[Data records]

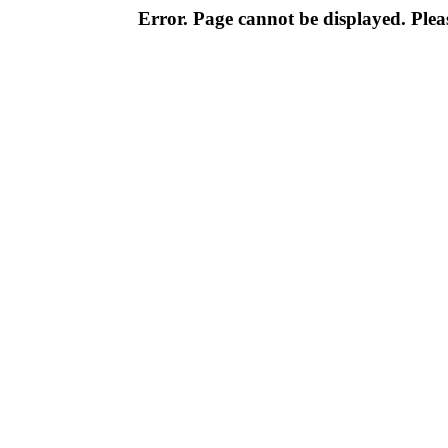
Error. Page cannot be displayed. Pleas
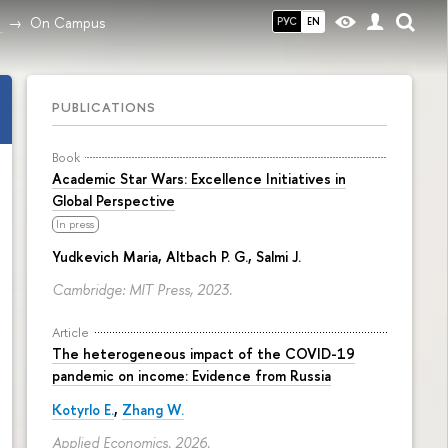
On Campus
РУС
EN
PUBLICATIONS
Book
Academic Star Wars: Excellence Initiatives in
Global Perspective
In press
Yudkevich Maria
, Altbach P. G., Salmi J.
Cambridge: MIT Press, 2023.
Article
The heterogeneous impact of the COVID-19
pandemic on income: Evidence from Russia
Kotyrlo E.
,
Zhang W.
Applied Economics. 2026.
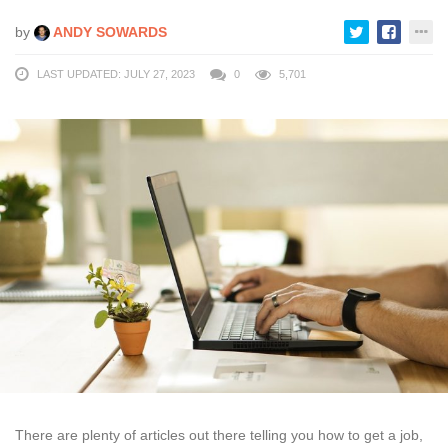
by
ANDY SOWARDS
LAST UPDATED: JULY 27, 2023
0
5,701
There are plenty of articles out there telling you how to get a job,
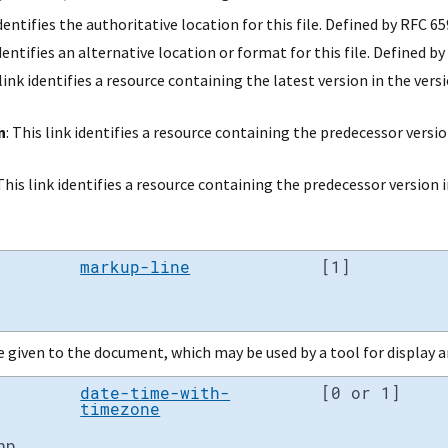
identifies the authoritative location for this file. Defined by RFC 65
identifies an alternative location or format for this file. Defined 
 link identifies a resource containing the latest version in the vers
n
: This link identifies a resource containing the predecessor versio
 This link identifies a resource containing the predecessor version i
markup-line
[1]
given to the document, which may be used by a tool for display a
date-time-with-
[0 or 1]
timezone
mp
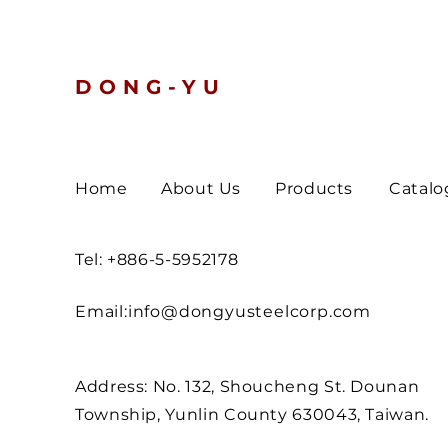
Turn Defen
DONG-YU
Home
About Us
Products
Catalo
Tel: +886-5-5952178
Email:
info@dongyusteelcorp.com
Address: No. 132, Shoucheng St. Dounan
Township, Yunlin County 630043, Taiwan.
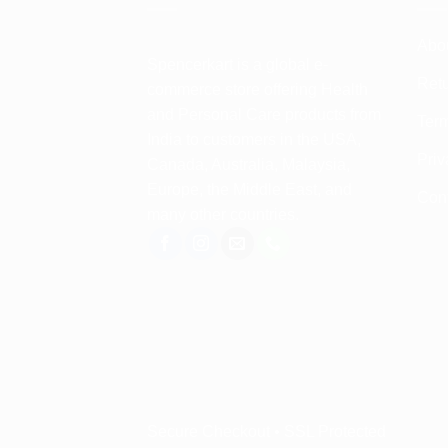
Abo
Spencerkart is a global e-
Retu
commerce store offering Health
and Personal Care products from
Term
India to customers in the USA,
Priv
Canada, Australia, Malaysia,
Europe, the Middle East, and
Con
many other countries.
Secure Checkout • SSL Protected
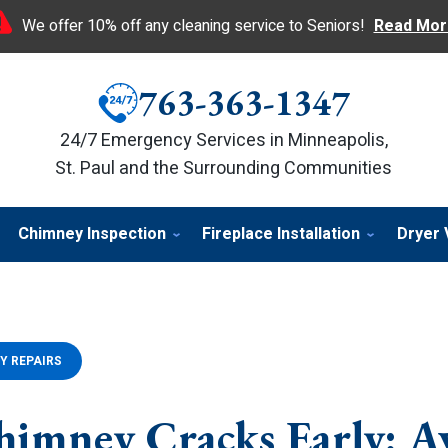
We offer 10% off any cleaning service to Seniors!
Read Mor
763-363-1347
24/7 Emergency Services in Minneapolis,
St. Paul and the Surrounding Communities
Chimney Inspection
Fireplace Installation
Dryer 
Y REPAIRS
himney Cracks Early: A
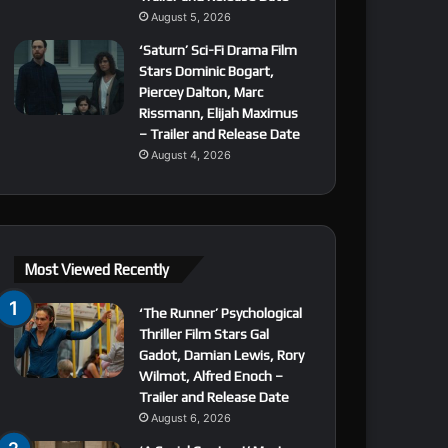
August 5, 2026
‘Saturn’ Sci-Fi Drama Film
Stars Dominic Bogart,
Piercey Dalton, Marc
Rissmann, Elijah Maximus
– Trailer and Release Date
August 4, 2026
Most Viewed Recently
‘The Runner’ Psychological
Thriller Film Stars Gal
Gadot, Damian Lewis, Rory
Wilmot, Alfred Enoch –
Trailer and Release Date
August 6, 2026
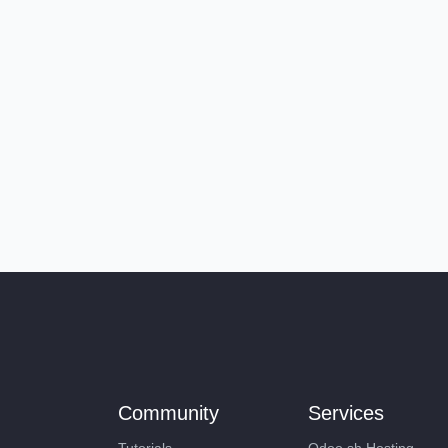
Community
Services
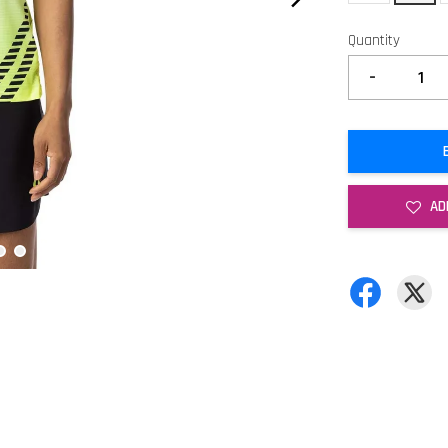
Quantity
-
AD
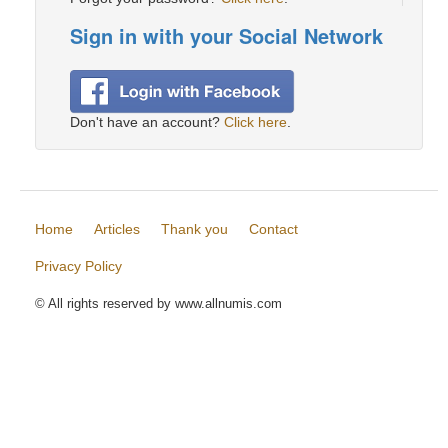
Sign in with your Social Network
Don't have an account?
Click here
.
Home
Articles
Thank you
Contact
Privacy Policy
© All rights reserved by www.allnumis.com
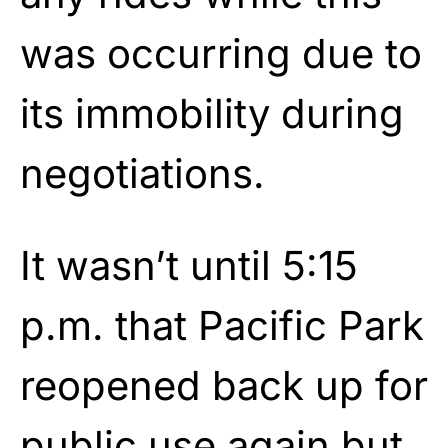
was occurring due to
its immobility during
negotiations.
It wasn’t until 5:15
p.m. that Pacific Park
reopened back up for
public use again but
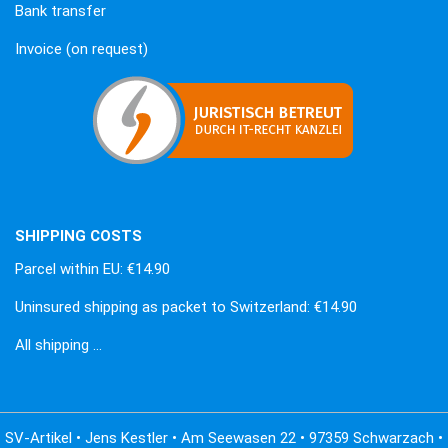
Bank transfer
Invoice (on request)
SHIPPING COSTS
Parcel within EU: €14.90
Uninsured shipping as packet to Switzerland: €14.90
All shipping …
SV-Artikel • Jens Kestler • Am Seewasen 22 • 97359 Schwarzach •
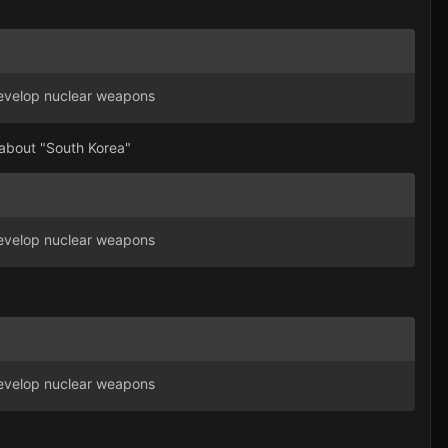
 develop nuclear weapons
t about "South Korea"
 develop nuclear weapons
 develop nuclear weapons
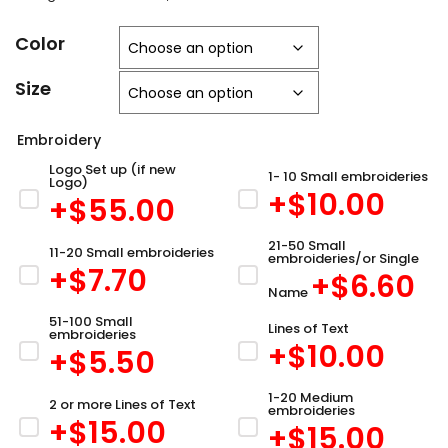
Color
Size
Embroidery
Logo Set up (if new
1- 10 Small embroideries
Logo)
+$
10.00
+$
55.00
21-50 Small
11-20 Small embroideries
embroideries/or Single
+$
7.70
+$
6.60
Name
51-100 Small
Lines of Text
embroideries
+$
10.00
+$
5.50
1-20 Medium
2 or more Lines of Text
embroideries
+$
15.00
+$
15.00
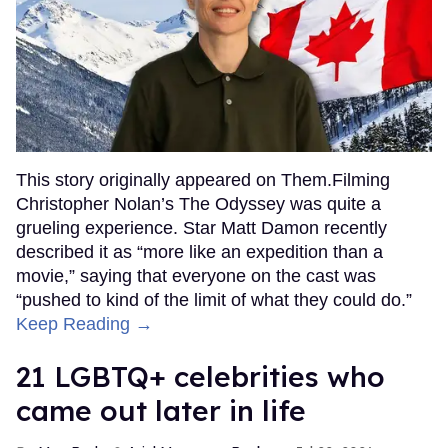
This story originally appeared on Them.Filming
Christopher Nolan’s The Odyssey was quite a
grueling experience. Star Matt Damon recently
described it as “more like an expedition than a
movie,” saying that everyone on the cast was
“pushed to kind of the limit of what they could do.”
Keep Reading →
21 LGBTQ+ celebrities who
came out later in life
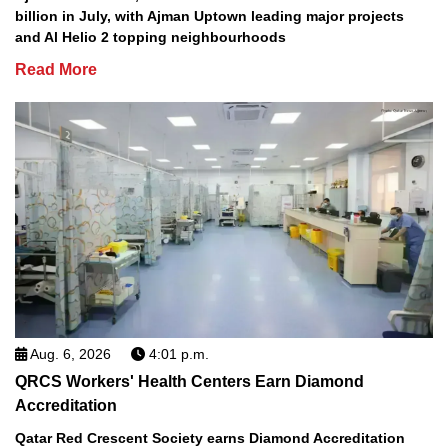
billion in July, with Ajman Uptown leading major projects
and Al Helio 2 topping neighbourhoods
Read More
Aug. 6, 2026
4:01 p.m.
QRCS Workers' Health Centers Earn Diamond
Accreditation
Qatar Red Crescent Society earns Diamond Accreditation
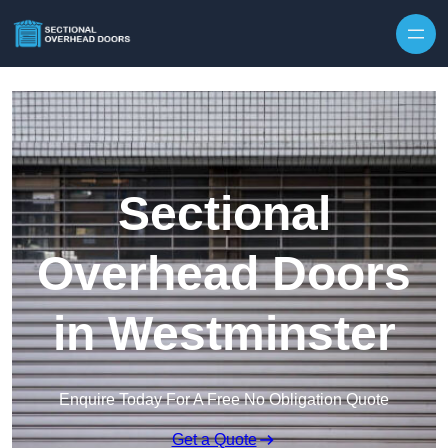
Skip to content
Sectional
Overhead Doors
in Westminster
Enquire Today For A Free No Obligation Quote
Get a Quote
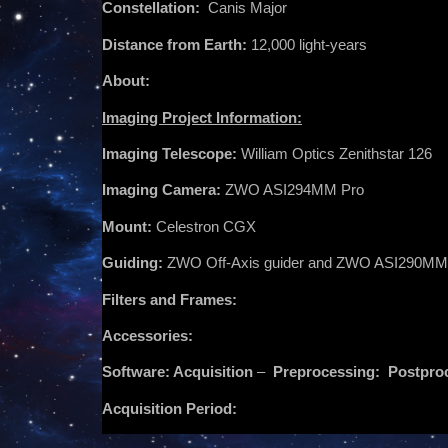
Constellation:
Canis Major
Distance from Earth:
12,000 light-years
About:
Imaging Project Information:
Imaging Telescope:
William Optics Zenithstar 126
Imaging Camera:
ZWO ASI294MM Pro
Mount:
Celestron CGX
Guiding:
ZWO Off-Axis guider and ZWO ASI290MM
Filters and Frames:
Accessories:
Software: Acquisition
–
Preprocessing:
Postpro
Acquisition Period:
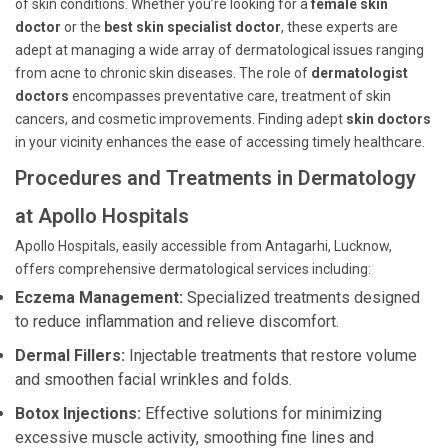
of skin conditions. Whether you’re looking for a
female skin
doctor
or the
best skin specialist doctor
, these experts are
adept at managing a wide array of dermatological issues ranging
from acne to chronic skin diseases. The role of
dermatologist
doctors
encompasses preventative care, treatment of skin
cancers, and cosmetic improvements. Finding adept
skin doctors
in your vicinity enhances the ease of accessing timely healthcare.
Procedures and Treatments in Dermatology
at Apollo Hospitals
Apollo Hospitals, easily accessible from Antagarhi, Lucknow,
offers comprehensive dermatological services including:
Eczema Management:
Specialized treatments designed
to reduce inflammation and relieve discomfort.
Dermal Fillers:
Injectable treatments that restore volume
and smoothen facial wrinkles and folds.
Botox Injections:
Effective solutions for minimizing
excessive muscle activity, smoothing fine lines and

Exercise prompt:
The data above should be repeated in full and exactly, with no pictures carried over.

Output of the task:
Error. Page cannot be displayed. Pleas
On Campus
РУС
EN
PUBLICATIONS
Book
Academic Star Wars: Excellence Initiatives in
Global Perspective
In press
Yudkevich Maria
, Altbach P. G., Salmi J.
Cambridge: MIT Press, 2023.
Article
The heterogeneous impact of the COVID-19
pandemic on income: Evidence from Russia
Kotyrlo E.
,
Zhang W.
Applied Economics. 2026.
by
ANDY SOWARDS
LAST UPDATED: JULY 27, 2023
0
5,701
There are plenty of articles out there telling you how to get a job,
identifies the authoritative location for this file. Defined by RFC 65
identifies an alternative location or format for this file. Defined 
 link identifies a resource containing the latest version in the vers
n
: This link identifies a resource containing the predecessor versio
 This link identifies a resource containing the predecessor version i
markup-line
[1]
given to the document, which may be used by a tool for display a
date-time-with-
[0 or 1]
timezone
mp
Turn Defen
DONG-YU
Home
About Us
Products
Catalo
Tel: +886-5-5952178
Email:
info@dongyusteelcorp.com
Address: No. 132, Shoucheng St. Dounan
Township, Yunlin County 630043, Taiwan.
Abo
Spencerkart is a global e-
Retu
commerce store offering Health
and Personal Care products from
Term
India to customers in the USA,
Priv
Canada, Australia, Malaysia,
Europe, the Middle East, and
Con
many other countries.
Secure Checkout • SSL Protected
We offer 10% off any cleaning service to Seniors!
Read Mor
763-363-1347
24/7 Emergency Services in Minneapolis,
St. Paul and the Surrounding Communities
Chimney Inspection
Fireplace Installation
Dryer 
Y REPAIRS
himney Cracks Early: A
August 5, 2026
‘Saturn’ Sci-Fi Drama Film
Stars Dominic Bogart,
Piercey Dalton, Marc
Rissmann, Elijah Maximus
– Trailer and Release Date
August 4, 2026
Most Viewed Recently
‘The Runner’ Psychological
Thriller Film Stars Gal
Gadot, Damian Lewis, Rory
Wilmot, Alfred Enoch –
Trailer and Release Date
August 6, 2026
Community
Services
Quantity
-
AD
Sign in with your Social Network
Don't have an account?
Click here
.
Home
Articles
Thank you
Contact
Privacy Policy
© All rights reserved by www.allnumis.com
was occurring due to
its immobility during
negotiations.
It wasn’t until 5:15
p.m. that Pacific Park
reopened back up for
public use again but
Bank transfer
Invoice (on request)
SHIPPING COSTS
Parcel within EU: €14.90
Uninsured shipping as packet to Switzerland: €14.90
All shipping …
SV-Artikel • Jens Kestler • Am Seewasen 22 • 97359 Schwarzach •
 develop nuclear weapons
t about "South Korea"
 develop nuclear weapons
 develop nuclear weapons
Color
Size
Embroidery
Logo Set up (if new
1- 10 Small embroideries
Logo)
+$
10.00
+$
55.00
21-50 Small
11-20 Small embroideries
embroideries/or Single
+$
7.70
+$
6.60
Name
51-100 Small
Lines of Text
embroideries
+$
10.00
+$
5.50
1-20 Medium
2 or more Lines of Text
embroideries
+$
15.00
+$
15.00
This story originally appeared on Them.Filming
Christopher Nolan’s The Odyssey was quite a
grueling experience. Star Matt Damon recently
described it as “more like an expedition than a
movie,” saying that everyone on the cast was
“pushed to kind of the limit of what they could do.”
Keep Reading →
21 LGBTQ+ celebrities who
came out later in life
billion in July, with Ajman Uptown leading major projects
and Al Helio 2 topping neighbourhoods
Read More
Aug. 6, 2026
4:01 p.m.
QRCS Workers' Health Centers Earn Diamond
Accreditation
Qatar Red Crescent Society earns Diamond Accreditation
Skip to content
Sectional
Overhead Doors
in Westminster
Enquire Today For A Free No Obligation Quote
Get a Quote
Constellation:
Canis Major
Distance from Earth:
12,000 light-years
About:
Imaging Project Information:
Imaging Telescope:
William Optics Zenithstar 126
Imaging Camera:
ZWO ASI294MM Pro
Mount:
Celestron CGX
Guiding:
ZWO Off-Axis guider and ZWO ASI290MM
Filters and Frames:
Accessories:
Software: Acquisition
–
Preprocessing:
Postpro
Acquisition Period:
of skin conditions. Whether you’re looking for a
female skin
doctor
or the
best skin specialist doctor
, these experts are
adept at managing a wide array of dermatological issues ranging
from acne to chronic skin diseases. The role of
dermatologist
doctors
encompasses preventative care, treatment of skin
cancers, and cosmetic improvements. Finding adept
skin doctors
in your vicinity enhances the ease of accessing timely healthcare.
Procedures and Treatments in Dermatology
at Apollo Hospitals
Apollo Hospitals, easily accessible from Antagarhi, Lucknow,
offers comprehensive dermatological services including:
Eczema Management:
Specialized treatments designed
to reduce inflammation and relieve discomfort.
Dermal Fillers:
Injectable treatments that restore volume
and smoothen facial wrinkles and folds.
Botox Injections:
Effective solutions for minimizing
excessive muscle activity, smoothing fine lines and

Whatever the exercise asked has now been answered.